Abandoned hamlet in South Yorkshire, England

Levitt Hagg (sometimes spelled Levit Hagg or Levett Hagg) is an abandoned hamlet in South Yorkshire, located approximately two miles southwest of Doncaster and near Conisbrough Castle. Limestone began to be quarried at the site in ancient times. Levitt Hagg was also the site, along with nearby environs in the Don Gorge, of ancient woodlands rich in yew trees. The old settlement of Levitt Hagg was removed in the 1950s.

==Toponymy==
The settlement took its name from Hagg, an archaic word which meant 'broken ground in a bog,' and from the Levett family, an Anglo-Norman family prominent in Yorkshire for centuries.

==History==
The River Don valley, in which the settlement was situated, was a site given to limestone formations which lent themselves to early mining for building purposes. The area in which Levitt Hagg is located was known as Conisbrough Cliffs and was composed of two quarries: Near Cliff, which had been exhausted by 1791; and "Far Cliff" which included the long-gone early industrial hamlet of Levitt Hagg.
Limestone from the quarries at Levitt Hagg, which had a vertical height of 75 feet, has been widely used in building in the South Yorkshire area since medieval times. The soft dolomite limestone from the banks of the Don east of Conisbrough made ideal building material, which yielded profits for some. An account book from the mid-eighteenth century records the expenses of quarrying limestone at the site, which belonged at that time to the Battie-Wrightson family of Cusworth.
As well as quarrying operations, barges to be used on the canals were also built on the bank by the village, the first one being completed in 1886. Boat building was abandoned in 1901. The only surviving evidence of industrial activity are abandoned lime kilns, the upper portions of which are still visible. Today Levitt Hagg is the site of an abandoned quarry and landfill site, providing refuge for four species of bats, including whiskered, long-eared, Daubenton's and Natterer's. (The bats and their habitat are protected by law.)

==Village==
The village of Levitt Hagg began to grow around 1815 when the company of Lockwood, Blagden and Kemp constructed six cottages, known locally as 'White Row.' Four more houses had been constructed before 1851 when, according to the 1851 census, the dwellings were occupied by 60 people. During 1875, six more houses were constructed. Each one contained a living room, two bedrooms, an attic and a kitchen. At this time the village population was nearly 100, and in 1878 a small Mission Hall cum Reading Room was built on a site given by Cusworth Hall Estate owner William Battie-Wrightson.

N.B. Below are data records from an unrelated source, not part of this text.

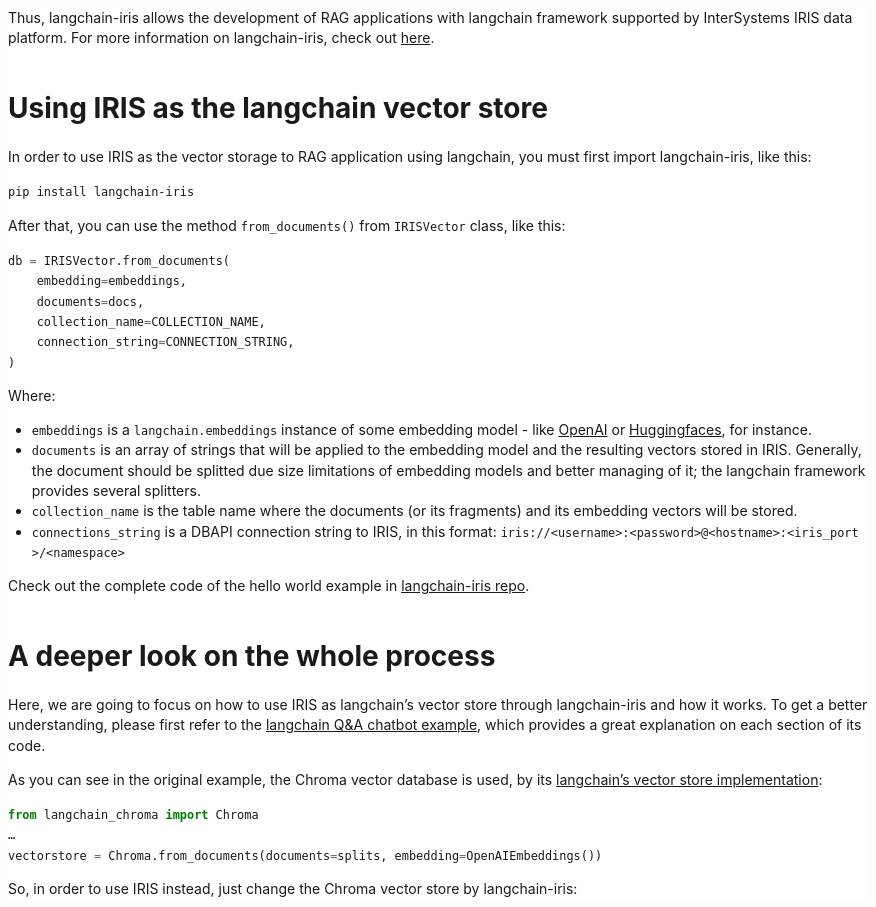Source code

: Thus, langchain-iris allows the development of RAG applications with langchain framework supported by InterSystems IRIS data platform. For more information on langchain-iris, check out [here](https://github.com/caretdev/langchain-iris).

# Using IRIS as the langchain vector store

In order to use IRIS as the vector storage to RAG application using langchain, you must first import langchain-iris, like this:

```bash
pip install langchain-iris
```

After that, you can use the method `from_documents()` from `IRISVector` class, like this:

```python
db = IRISVector.from_documents(
    embedding=embeddings,
    documents=docs,
    collection_name=COLLECTION_NAME,
    connection_string=CONNECTION_STRING,
)
```

Where:

- `embeddings` is a `langchain.embeddings` instance of some embedding model - like [OpenAI](https://python.langchain.com/v0.1/docs/integrations/text_embedding/openai/) or [Huggingfaces](https://python.langchain.com/v0.1/docs/integrations/platforms/huggingface/), for instance.
- `documents` is an array of strings that will be applied to the embedding model and the resulting vectors stored in IRIS. Generally, the document should be splitted due size limitations of embedding models and better managing of it; the langchain framework provides several splitters.
- `collection_name` is the table name where the documents (or its fragments) and its embedding vectors will be stored.
- `connections_string` is a DBAPI connection string to IRIS, in this format: `iris://<username>:<password>@<hostname>:<iris_port>/<namespace>`

Check out the complete code of the hello world example in [langchain-iris repo](https://github.com/caretdev/langchain-iris?tab=readme-ov-file#example).

# A deeper look on the whole process

Here, we are going to focus on how to use IRIS as langchain’s vector store through langchain-iris and how it works. To get a better understanding, please first refer to the [langchain Q&A chatbot example](https://python.langchain.com/v0.1/docs/use_cases/question_answering/), which provides a great explanation on each section of its code.

As you can see in the original example, the Chroma vector database is used, by its [langchain’s vector store implementation](https://python.langchain.com/v0.1/docs/integrations/vectorstores/chroma/):

```python
from langchain_chroma import Chroma
…
vectorstore = Chroma.from_documents(documents=splits, embedding=OpenAIEmbeddings())
```
So, in order to use IRIS instead, just change the Chroma vector store by langchain-iris:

During 1925, the County Medical Officer made a report on the sanitary conditions at Levitt Hagg, and his findings were that many of the houses were in a state of disrepair, water had to be obtained from wells and drainage was discharged into the river and whenever the river overflowed the houses were prone to flooding. The insanitary conditions and the badly polluted state of the river led to all the Levitt Hagg houses being condemned as unfit for occupation and by 1957 the area had been cleared.

==Landfill site==
The Levitt Hagg landfill site is run by Waste Recycling Group who have restored 2 acres to calcareous grassland and installed equipment to supply gas from the site to the grid.